* Material shown
=== Begin Enclosure ===

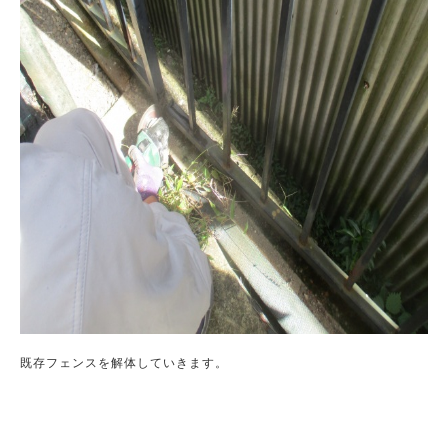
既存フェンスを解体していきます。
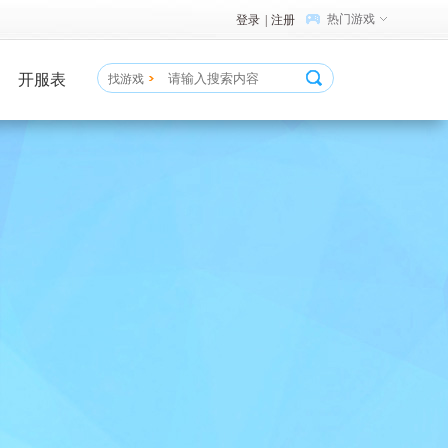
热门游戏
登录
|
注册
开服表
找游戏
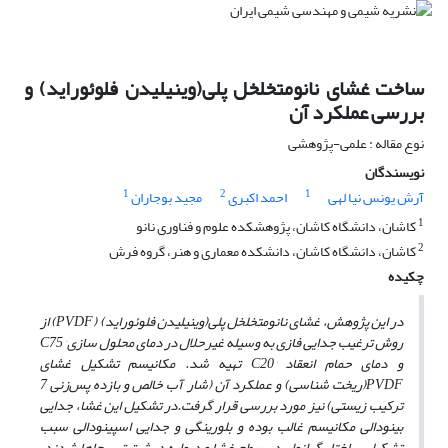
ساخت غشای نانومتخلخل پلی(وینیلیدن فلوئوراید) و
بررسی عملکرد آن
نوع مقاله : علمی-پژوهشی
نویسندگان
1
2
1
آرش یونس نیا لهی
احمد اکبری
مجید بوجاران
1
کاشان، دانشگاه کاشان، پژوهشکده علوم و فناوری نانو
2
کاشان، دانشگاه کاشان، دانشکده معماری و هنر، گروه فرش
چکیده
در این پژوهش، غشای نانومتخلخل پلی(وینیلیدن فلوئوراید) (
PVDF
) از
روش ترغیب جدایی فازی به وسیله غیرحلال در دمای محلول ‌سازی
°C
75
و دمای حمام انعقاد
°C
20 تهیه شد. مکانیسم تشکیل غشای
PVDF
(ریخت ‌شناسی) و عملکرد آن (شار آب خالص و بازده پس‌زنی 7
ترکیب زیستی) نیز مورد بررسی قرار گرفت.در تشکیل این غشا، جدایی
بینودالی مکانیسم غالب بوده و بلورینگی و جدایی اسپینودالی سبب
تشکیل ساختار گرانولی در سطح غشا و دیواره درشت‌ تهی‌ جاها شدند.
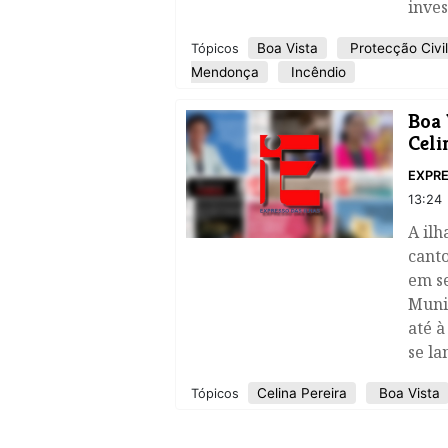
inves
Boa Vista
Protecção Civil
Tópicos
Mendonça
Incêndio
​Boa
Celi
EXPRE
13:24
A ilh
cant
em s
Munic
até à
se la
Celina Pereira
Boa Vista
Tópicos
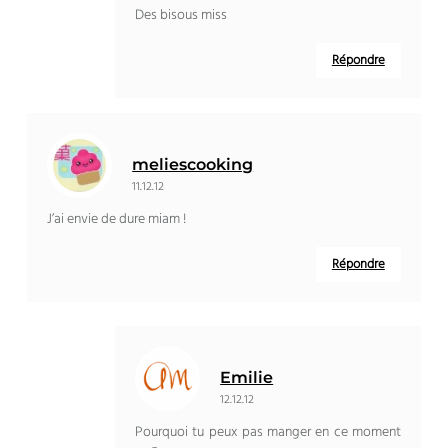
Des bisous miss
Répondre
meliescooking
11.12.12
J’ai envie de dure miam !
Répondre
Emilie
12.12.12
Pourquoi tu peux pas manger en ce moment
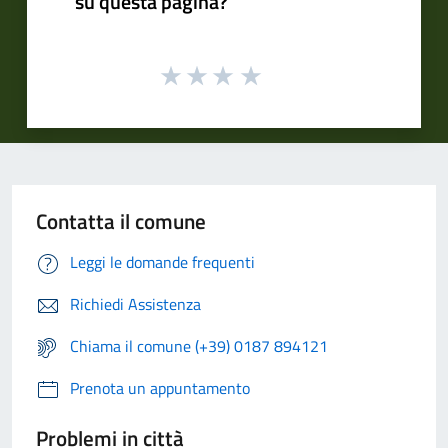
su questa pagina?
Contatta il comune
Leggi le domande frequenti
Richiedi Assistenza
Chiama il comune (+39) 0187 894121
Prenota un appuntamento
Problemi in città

=== End Enclosure ===
=== Begin Enclosure ===

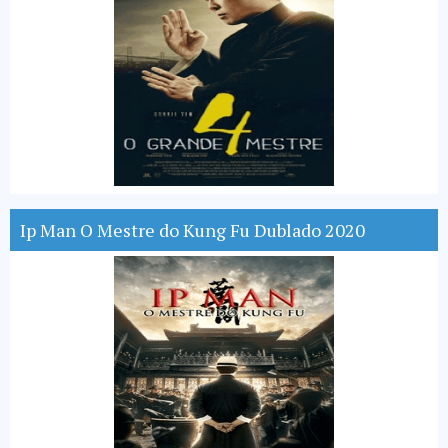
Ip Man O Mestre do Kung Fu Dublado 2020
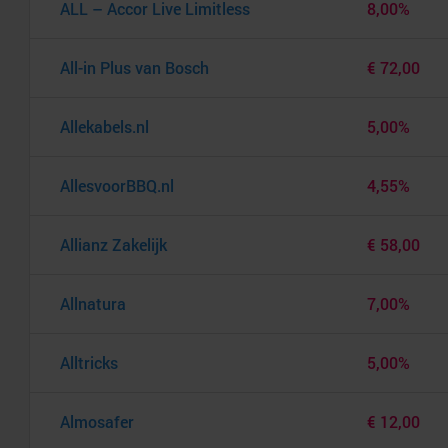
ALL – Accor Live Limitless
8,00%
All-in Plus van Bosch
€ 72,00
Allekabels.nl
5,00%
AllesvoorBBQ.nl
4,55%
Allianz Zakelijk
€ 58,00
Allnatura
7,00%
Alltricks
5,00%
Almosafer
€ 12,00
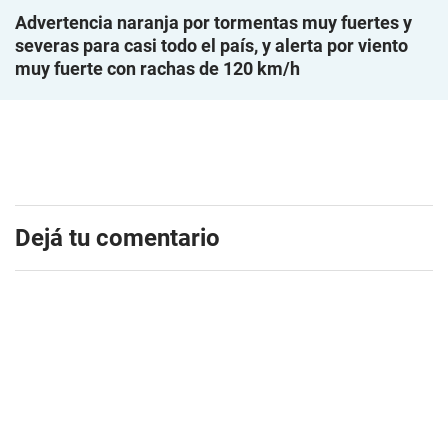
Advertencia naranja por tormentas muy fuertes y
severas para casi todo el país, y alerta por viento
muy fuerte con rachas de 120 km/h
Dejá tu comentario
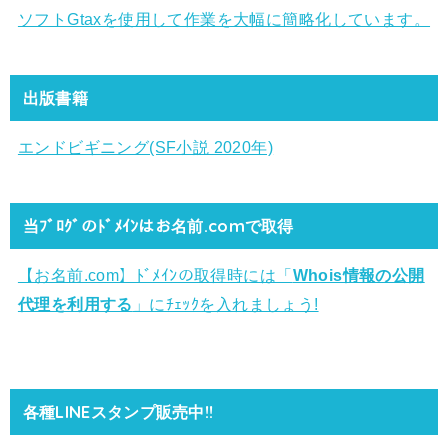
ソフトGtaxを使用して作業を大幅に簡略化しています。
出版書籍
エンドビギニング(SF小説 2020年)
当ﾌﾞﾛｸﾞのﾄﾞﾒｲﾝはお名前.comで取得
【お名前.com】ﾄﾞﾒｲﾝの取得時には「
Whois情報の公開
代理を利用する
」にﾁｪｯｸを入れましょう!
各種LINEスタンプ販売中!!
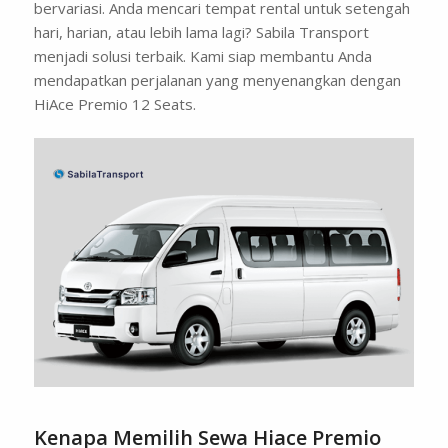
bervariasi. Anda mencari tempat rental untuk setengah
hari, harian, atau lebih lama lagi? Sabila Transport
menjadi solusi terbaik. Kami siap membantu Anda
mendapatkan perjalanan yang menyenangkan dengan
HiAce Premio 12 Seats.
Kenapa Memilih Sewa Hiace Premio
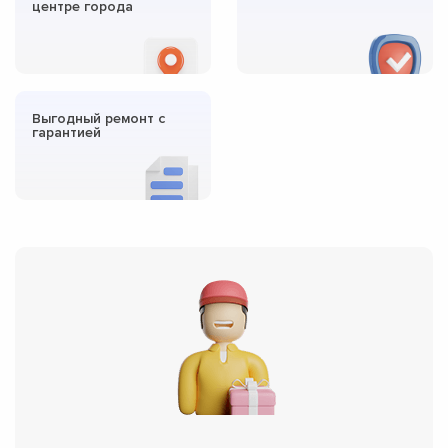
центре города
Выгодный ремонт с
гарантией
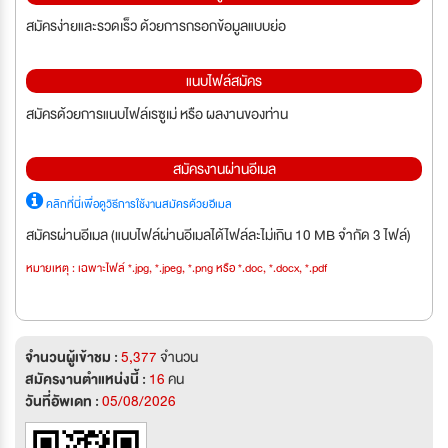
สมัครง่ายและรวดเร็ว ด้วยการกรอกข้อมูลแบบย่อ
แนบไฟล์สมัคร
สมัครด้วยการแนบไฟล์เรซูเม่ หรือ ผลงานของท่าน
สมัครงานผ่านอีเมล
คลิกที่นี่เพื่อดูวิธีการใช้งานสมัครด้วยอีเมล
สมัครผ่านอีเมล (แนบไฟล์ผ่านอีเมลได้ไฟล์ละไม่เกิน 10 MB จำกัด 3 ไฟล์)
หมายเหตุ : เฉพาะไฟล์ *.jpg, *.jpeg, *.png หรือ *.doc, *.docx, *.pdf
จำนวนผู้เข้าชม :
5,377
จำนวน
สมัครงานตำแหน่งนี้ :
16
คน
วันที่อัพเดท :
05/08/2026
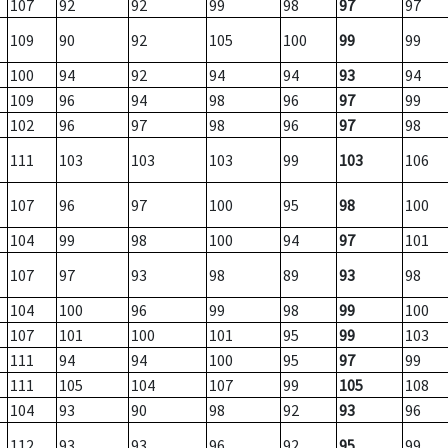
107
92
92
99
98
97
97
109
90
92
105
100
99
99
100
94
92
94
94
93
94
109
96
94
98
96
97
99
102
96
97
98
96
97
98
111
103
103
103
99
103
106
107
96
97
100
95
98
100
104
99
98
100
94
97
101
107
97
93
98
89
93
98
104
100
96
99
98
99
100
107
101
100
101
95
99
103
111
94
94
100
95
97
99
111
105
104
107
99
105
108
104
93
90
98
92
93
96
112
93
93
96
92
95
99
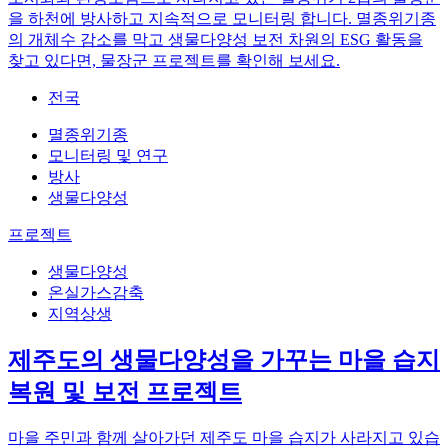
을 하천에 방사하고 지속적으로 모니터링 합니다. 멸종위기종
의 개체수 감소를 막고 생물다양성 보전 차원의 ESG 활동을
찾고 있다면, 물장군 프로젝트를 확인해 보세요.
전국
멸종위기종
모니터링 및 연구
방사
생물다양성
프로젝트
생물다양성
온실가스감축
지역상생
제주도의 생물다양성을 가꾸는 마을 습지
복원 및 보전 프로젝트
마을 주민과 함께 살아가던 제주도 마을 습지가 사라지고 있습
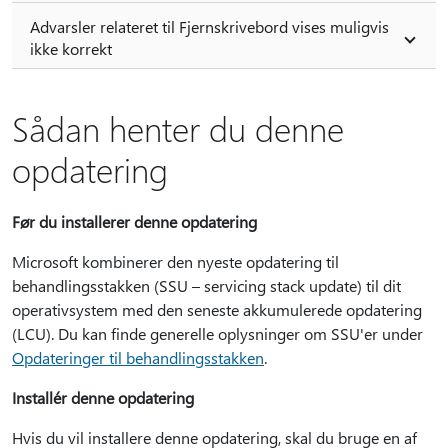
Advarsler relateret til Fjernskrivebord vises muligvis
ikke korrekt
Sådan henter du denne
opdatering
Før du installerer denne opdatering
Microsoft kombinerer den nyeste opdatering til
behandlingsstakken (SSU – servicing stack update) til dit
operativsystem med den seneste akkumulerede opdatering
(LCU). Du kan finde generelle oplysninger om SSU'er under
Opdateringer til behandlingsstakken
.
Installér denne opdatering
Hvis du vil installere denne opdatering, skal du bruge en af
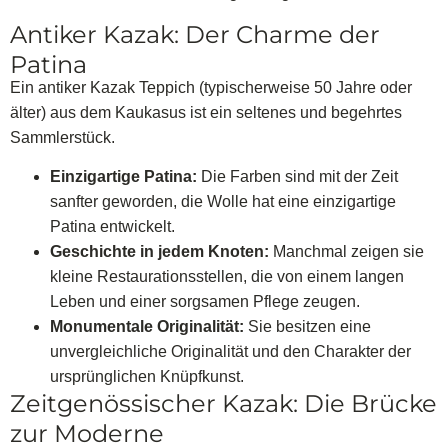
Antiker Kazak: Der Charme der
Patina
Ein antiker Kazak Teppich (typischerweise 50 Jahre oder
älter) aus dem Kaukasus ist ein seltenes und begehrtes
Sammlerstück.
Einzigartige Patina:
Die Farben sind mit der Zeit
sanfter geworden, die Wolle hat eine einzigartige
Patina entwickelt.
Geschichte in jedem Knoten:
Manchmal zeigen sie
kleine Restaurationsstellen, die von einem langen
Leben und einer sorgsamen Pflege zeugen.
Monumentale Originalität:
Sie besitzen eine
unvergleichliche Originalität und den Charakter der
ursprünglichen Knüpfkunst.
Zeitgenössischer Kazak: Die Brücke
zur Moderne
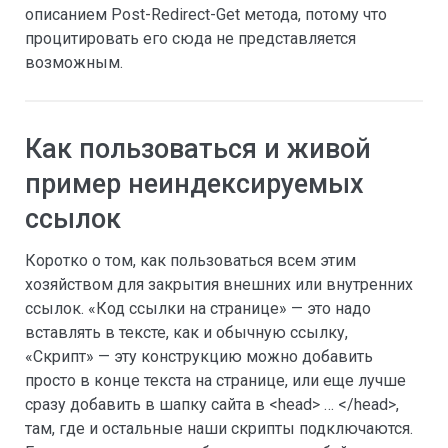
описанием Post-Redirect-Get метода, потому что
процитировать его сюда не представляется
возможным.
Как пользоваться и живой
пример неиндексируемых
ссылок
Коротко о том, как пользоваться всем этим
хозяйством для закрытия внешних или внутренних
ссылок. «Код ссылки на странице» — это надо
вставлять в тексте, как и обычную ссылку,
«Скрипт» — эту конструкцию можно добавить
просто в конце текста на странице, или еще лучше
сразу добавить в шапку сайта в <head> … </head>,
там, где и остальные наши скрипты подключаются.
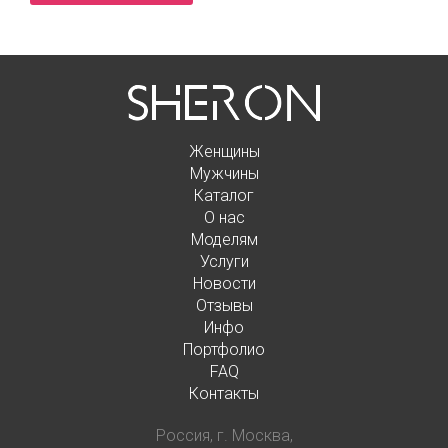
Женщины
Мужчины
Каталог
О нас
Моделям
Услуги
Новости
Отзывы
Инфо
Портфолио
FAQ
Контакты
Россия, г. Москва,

=== End Enclosure ===

* Task directions
Show all lines above holding the word "comune".

* Exercise response
Contatta il comune
Chiama il comune (+39) 0187 894121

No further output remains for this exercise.